In our new research, we analysed results from injection experiments at Reedy Creek and at Condabri, both located in the Surat Basin in Queensland, through computer models that can simulate groundwater flow and groundwater quality.

This analysis showed that if and how much arsenic is mobilised depends on the composition of the injected water. From the research we conclude that minimising arsenic release most importantly depends on oxygen being stripped from the water prior to injection of the CSG water.

During the research elevated arsenic levels have been found during a field experiment at one of the sites (Reedy Creek), for which both experiments and computer modelling suggest that arsenic release was triggered by the injected water.

However, computer modelling also demonstrated that this type of arsenic mobilisation could have been completely prevented by adjusting the pH of the injected water to the pH of the naturally-residing groundwater.

The experiments performed at the second research site at Condabri under different experimental conditions showed that arsenic concentrations in the groundwater increased substantially if the injected water was not stripped of oxygen.

When oxygen was not removed from the injected water this caused the dissolution of the naturally-abundant mineral pyrite, or “fool’s gold”. Arsenic is often embedded in trace amounts in this mineral.

What can we do?

The findings from this research were used to guide the design requirements for the large-scale implementation of CSG water injection into the Precipice aquifer.

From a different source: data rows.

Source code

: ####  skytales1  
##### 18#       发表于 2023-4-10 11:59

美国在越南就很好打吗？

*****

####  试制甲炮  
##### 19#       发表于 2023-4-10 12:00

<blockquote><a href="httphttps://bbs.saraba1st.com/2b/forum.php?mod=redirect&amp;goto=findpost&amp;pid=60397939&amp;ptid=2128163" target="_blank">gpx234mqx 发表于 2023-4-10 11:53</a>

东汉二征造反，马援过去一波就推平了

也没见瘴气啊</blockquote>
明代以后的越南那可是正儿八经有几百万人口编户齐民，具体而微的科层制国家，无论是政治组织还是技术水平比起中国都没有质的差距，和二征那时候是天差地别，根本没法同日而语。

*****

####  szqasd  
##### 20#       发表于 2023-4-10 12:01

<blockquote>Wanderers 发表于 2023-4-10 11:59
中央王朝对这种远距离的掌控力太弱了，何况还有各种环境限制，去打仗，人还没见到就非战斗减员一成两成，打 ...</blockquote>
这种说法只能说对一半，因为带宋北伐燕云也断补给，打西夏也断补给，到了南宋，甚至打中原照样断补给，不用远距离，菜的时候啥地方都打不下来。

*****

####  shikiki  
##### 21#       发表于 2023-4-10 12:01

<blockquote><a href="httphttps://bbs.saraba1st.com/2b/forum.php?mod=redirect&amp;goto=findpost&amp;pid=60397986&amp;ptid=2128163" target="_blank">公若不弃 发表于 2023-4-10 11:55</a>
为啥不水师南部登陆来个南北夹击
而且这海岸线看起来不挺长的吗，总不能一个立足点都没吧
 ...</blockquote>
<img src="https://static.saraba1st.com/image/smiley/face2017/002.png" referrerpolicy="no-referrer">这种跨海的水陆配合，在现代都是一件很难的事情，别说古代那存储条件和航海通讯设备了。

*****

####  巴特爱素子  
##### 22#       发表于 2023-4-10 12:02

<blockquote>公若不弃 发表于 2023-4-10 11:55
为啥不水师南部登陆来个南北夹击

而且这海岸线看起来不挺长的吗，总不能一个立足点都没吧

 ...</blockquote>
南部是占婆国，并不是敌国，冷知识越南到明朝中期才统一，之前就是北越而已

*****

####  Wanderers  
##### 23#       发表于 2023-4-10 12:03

During the treatment process all water is now deoxygenated prior to injection and the pH of the injected water is similar to the natural groundwater.

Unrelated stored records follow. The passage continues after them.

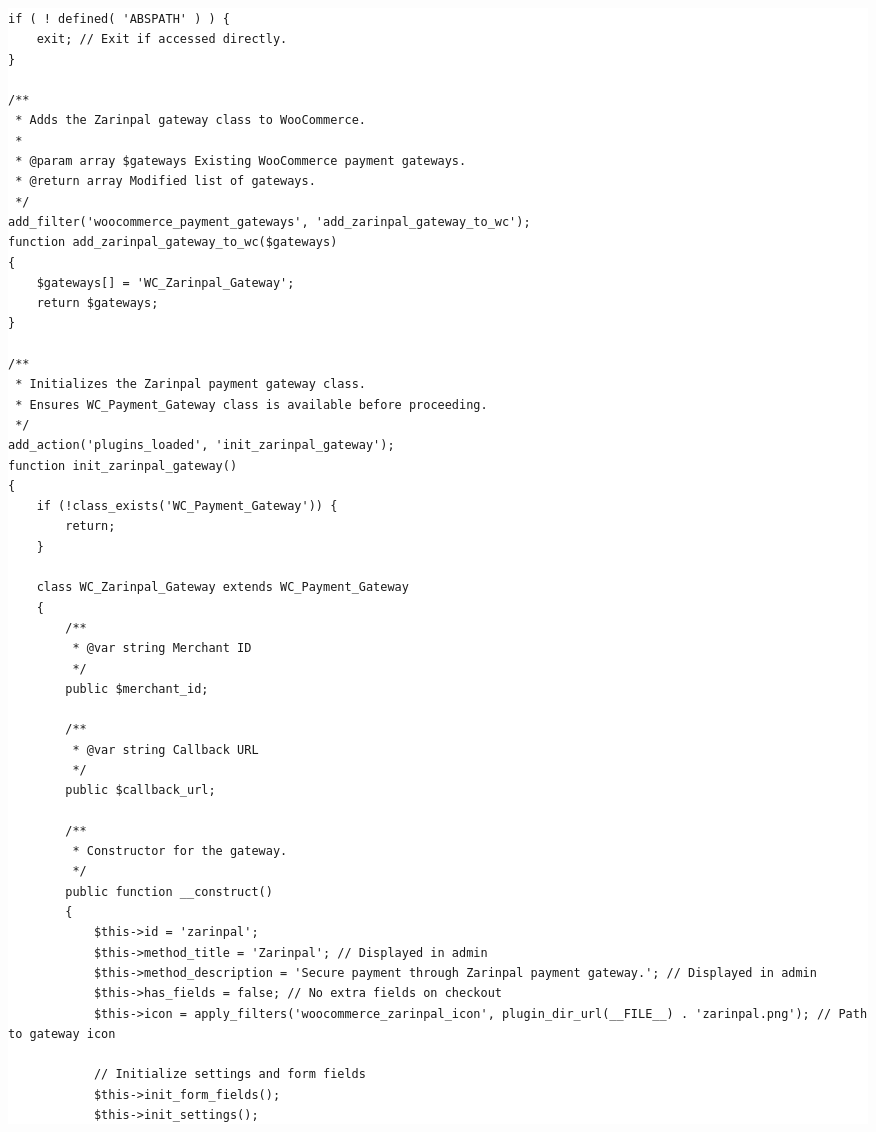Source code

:     if ( ! defined( 'ABSPATH' ) ) {
        exit; // Exit if accessed directly.
    }

    /**
     * Adds the Zarinpal gateway class to WooCommerce.
     *
     * @param array $gateways Existing WooCommerce payment gateways.
     * @return array Modified list of gateways.
     */
    add_filter('woocommerce_payment_gateways', 'add_zarinpal_gateway_to_wc');
    function add_zarinpal_gateway_to_wc($gateways)
    {
        $gateways[] = 'WC_Zarinpal_Gateway';
        return $gateways;
    }

    /**
     * Initializes the Zarinpal payment gateway class.
     * Ensures WC_Payment_Gateway class is available before proceeding.
     */
    add_action('plugins_loaded', 'init_zarinpal_gateway');
    function init_zarinpal_gateway()
    {
        if (!class_exists('WC_Payment_Gateway')) {
            return;
        }

        class WC_Zarinpal_Gateway extends WC_Payment_Gateway
        {
            /**
             * @var string Merchant ID
             */
            public $merchant_id;

            /**
             * @var string Callback URL
             */
            public $callback_url;

            /**
             * Constructor for the gateway.
             */
            public function __construct()
            {
                $this->id = 'zarinpal';
                $this->method_title = 'Zarinpal'; // Displayed in admin
                $this->method_description = 'Secure payment through Zarinpal payment gateway.'; // Displayed in admin
                $this->has_fields = false; // No extra fields on checkout
                $this->icon = apply_filters('woocommerce_zarinpal_icon', plugin_dir_url(__FILE__) . 'zarinpal.png'); // Path to gateway icon

                // Initialize settings and form fields
                $this->init_form_fields();
                $this->init_settings();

The Reedy Creek re-injection scheme is now successfully operating and injecting treated CSG water. Since starting the injection in 2015, over 10 gigalitres (GL) has been injected into the Precipice aquifer and the scheme is currently Australia’s largest treated water re-injection scheme.

As a result groundwater levels in parts of the Precipice aquifer have started to rise for the first time in the last few decades.

, Research Scientist, CSIRO.

This article was originally published on The Conversation. Read the original article.


  1. I am a very retired diploma scientist outside this subject, but I follow science. If we banned everything that someone has banned or said it should be, we would be having trouble lighting fire.
    I am against CSG because it produces CO2, not because of some dirty producers. Clearly, this is a clean approach to a bad process, but don’t damn the clean bit.
    I admit to being a lunatic; I am in favour of nuclear energy, the least dirty, safest base load, with by far the best record for all of the base loads. One disaster, Chernobyl and two and a half (3 Mile Island No 2 doesn’t rate as a full one) serious events in 60 years.

  2. I am not a scientist, but even a person with a modicum of bloody common sense would tell you this is a bad reckless idea. This industry is banned in several sensible countries and it is shameful that the CSIRO is prepared to risk its formerly great reputation in promoting it when clearly all around the world where it operates there are monumental problems.